• **REQUIRED WORK**
How many lines of the listing below contain the word "beneficios"? Reply with the number alone.

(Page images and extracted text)

BEGIN

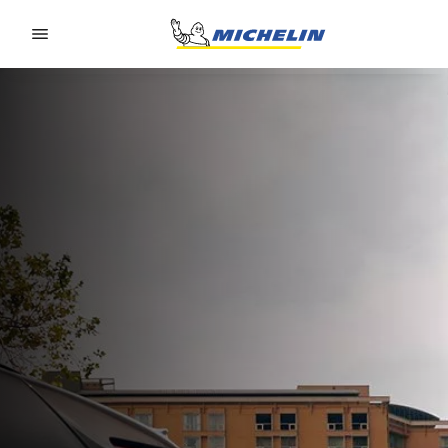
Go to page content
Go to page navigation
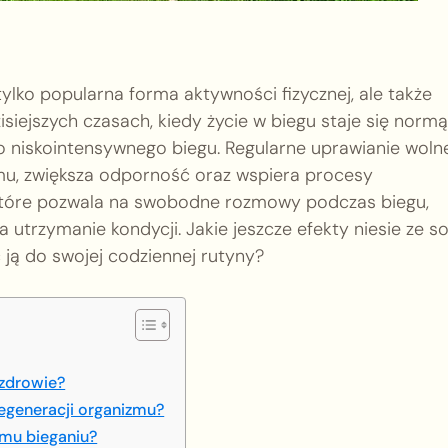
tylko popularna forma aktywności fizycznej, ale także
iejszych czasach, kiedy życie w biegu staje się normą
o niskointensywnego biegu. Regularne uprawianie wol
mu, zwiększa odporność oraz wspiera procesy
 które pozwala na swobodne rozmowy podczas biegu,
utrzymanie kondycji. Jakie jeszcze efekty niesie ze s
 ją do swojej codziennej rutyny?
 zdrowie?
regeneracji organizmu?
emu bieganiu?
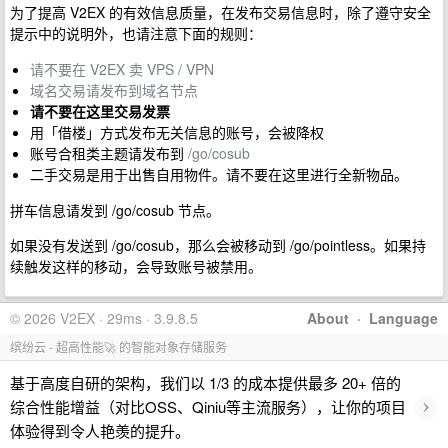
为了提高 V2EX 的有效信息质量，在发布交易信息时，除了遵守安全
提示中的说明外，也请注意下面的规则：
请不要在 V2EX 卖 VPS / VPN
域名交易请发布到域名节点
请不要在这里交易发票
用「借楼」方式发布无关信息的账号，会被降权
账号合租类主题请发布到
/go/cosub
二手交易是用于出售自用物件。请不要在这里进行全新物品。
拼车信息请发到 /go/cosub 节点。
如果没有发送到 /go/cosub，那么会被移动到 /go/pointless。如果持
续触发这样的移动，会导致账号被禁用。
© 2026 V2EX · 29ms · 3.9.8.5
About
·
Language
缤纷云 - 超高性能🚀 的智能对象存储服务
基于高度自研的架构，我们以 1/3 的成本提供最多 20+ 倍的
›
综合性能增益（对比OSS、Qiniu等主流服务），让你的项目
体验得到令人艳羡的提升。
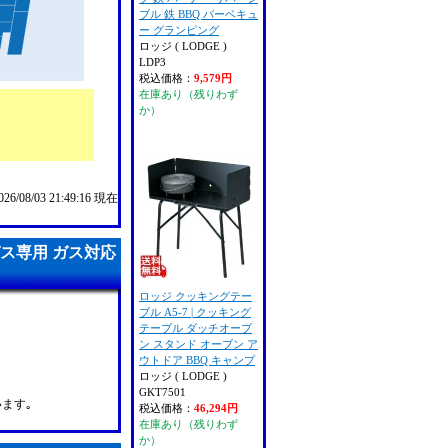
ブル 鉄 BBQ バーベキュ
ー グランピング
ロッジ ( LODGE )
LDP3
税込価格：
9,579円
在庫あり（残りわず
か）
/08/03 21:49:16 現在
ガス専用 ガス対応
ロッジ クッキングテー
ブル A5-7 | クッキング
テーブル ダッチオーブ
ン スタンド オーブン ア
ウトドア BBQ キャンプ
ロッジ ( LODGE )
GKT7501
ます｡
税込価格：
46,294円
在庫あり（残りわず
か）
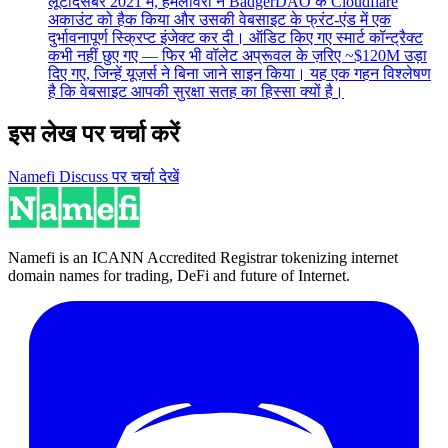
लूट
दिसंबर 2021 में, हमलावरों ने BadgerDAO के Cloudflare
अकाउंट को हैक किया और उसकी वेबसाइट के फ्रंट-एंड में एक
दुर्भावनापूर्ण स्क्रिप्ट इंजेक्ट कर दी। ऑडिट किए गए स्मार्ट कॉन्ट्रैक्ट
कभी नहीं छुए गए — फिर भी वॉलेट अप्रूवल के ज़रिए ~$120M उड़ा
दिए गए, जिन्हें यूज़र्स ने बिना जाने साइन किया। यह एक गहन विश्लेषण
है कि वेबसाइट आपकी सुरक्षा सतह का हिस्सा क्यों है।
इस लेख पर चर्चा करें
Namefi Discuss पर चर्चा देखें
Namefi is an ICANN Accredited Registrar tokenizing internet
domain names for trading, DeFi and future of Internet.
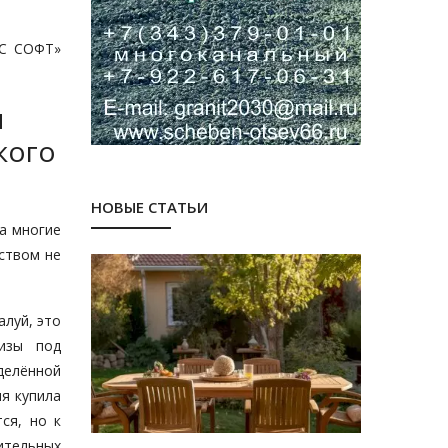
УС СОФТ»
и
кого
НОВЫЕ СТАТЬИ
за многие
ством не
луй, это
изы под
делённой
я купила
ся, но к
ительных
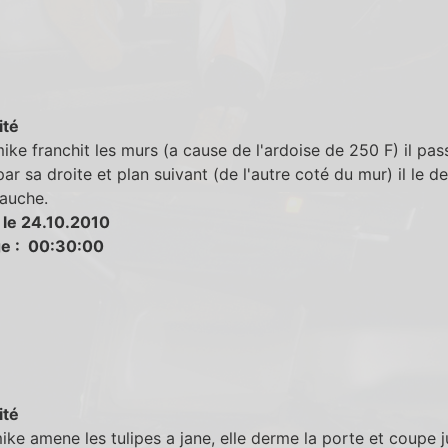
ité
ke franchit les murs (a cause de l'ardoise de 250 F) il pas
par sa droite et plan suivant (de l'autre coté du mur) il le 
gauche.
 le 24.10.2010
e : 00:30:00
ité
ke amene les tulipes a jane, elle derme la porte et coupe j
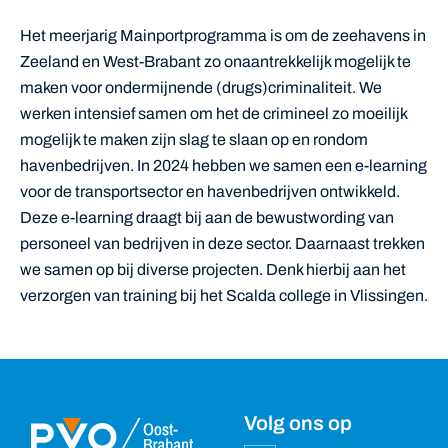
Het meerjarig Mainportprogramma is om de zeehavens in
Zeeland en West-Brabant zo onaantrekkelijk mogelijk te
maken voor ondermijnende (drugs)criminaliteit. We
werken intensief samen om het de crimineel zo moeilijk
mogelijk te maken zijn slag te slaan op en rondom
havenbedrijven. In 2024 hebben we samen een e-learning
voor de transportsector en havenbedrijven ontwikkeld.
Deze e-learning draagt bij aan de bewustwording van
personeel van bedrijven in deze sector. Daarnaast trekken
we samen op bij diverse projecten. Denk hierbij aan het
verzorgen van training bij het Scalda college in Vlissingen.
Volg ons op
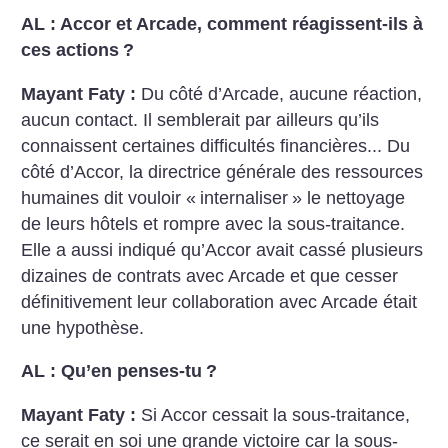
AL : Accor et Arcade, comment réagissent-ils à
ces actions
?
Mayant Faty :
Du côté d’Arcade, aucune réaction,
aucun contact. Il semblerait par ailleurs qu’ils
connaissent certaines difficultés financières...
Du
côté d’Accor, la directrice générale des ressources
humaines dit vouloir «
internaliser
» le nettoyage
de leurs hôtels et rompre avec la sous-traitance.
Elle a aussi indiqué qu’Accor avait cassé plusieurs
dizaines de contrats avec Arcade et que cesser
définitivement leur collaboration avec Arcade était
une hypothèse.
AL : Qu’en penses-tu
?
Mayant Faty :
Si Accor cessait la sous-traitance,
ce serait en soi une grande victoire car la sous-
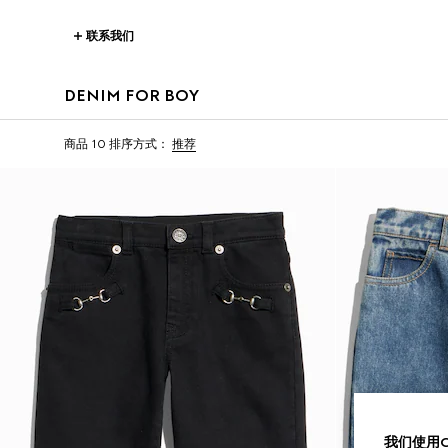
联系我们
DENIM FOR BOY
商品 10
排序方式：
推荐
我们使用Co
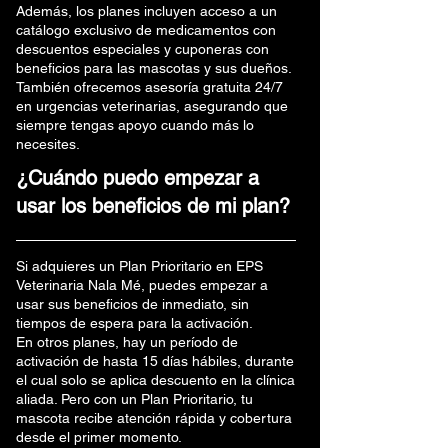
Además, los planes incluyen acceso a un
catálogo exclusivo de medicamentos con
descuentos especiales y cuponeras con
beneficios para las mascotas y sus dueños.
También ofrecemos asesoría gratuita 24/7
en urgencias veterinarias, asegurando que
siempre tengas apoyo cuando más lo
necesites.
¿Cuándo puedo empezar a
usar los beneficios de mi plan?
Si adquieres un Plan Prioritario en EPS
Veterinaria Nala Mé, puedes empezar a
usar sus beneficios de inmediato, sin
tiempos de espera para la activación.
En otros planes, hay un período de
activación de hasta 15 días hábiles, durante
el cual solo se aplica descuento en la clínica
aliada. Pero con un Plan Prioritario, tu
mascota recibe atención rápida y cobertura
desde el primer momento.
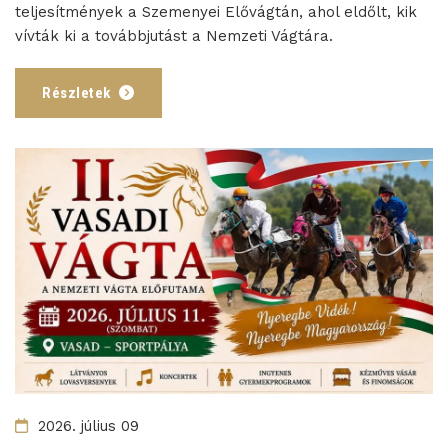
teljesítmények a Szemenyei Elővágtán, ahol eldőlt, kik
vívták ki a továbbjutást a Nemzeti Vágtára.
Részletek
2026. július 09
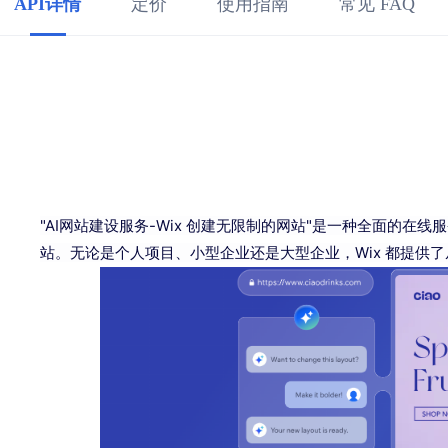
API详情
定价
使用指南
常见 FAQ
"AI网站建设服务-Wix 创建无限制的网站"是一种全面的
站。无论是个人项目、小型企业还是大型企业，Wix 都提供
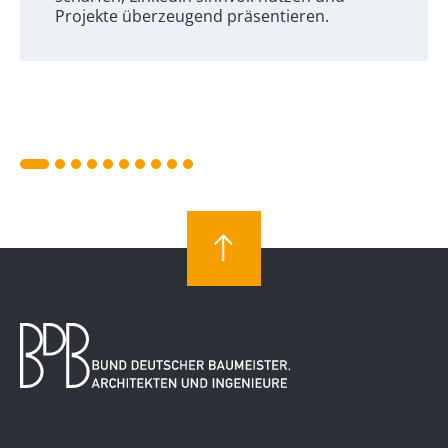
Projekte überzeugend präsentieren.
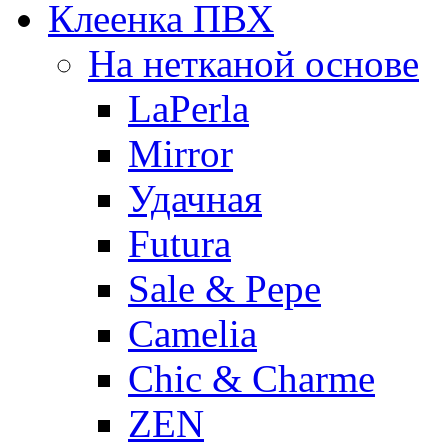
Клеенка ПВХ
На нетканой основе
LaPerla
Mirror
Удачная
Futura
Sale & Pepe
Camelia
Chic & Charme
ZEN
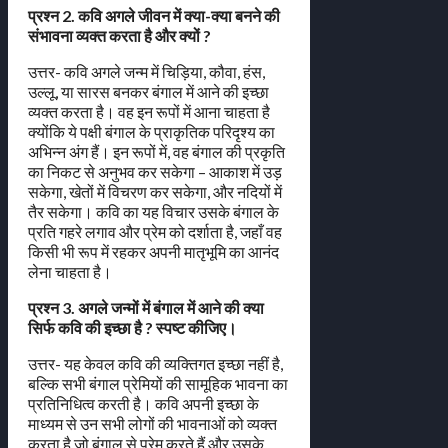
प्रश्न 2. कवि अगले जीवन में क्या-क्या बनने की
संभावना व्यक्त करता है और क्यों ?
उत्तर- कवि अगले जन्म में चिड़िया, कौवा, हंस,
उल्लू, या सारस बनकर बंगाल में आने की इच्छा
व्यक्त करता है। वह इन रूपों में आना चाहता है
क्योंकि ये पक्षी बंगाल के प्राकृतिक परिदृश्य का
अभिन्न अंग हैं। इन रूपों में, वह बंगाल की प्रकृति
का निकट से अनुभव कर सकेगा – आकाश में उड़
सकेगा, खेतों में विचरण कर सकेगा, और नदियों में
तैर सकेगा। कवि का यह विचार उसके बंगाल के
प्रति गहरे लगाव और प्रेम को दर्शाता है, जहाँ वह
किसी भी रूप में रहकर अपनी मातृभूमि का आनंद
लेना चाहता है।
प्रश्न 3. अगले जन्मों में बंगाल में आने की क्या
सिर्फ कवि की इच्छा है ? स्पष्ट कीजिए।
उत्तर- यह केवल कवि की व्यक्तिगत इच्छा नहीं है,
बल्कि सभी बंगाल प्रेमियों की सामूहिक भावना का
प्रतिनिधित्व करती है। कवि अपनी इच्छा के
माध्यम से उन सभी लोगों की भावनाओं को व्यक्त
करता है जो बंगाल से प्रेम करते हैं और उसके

END

• **COMPLETED EXERCISE**
3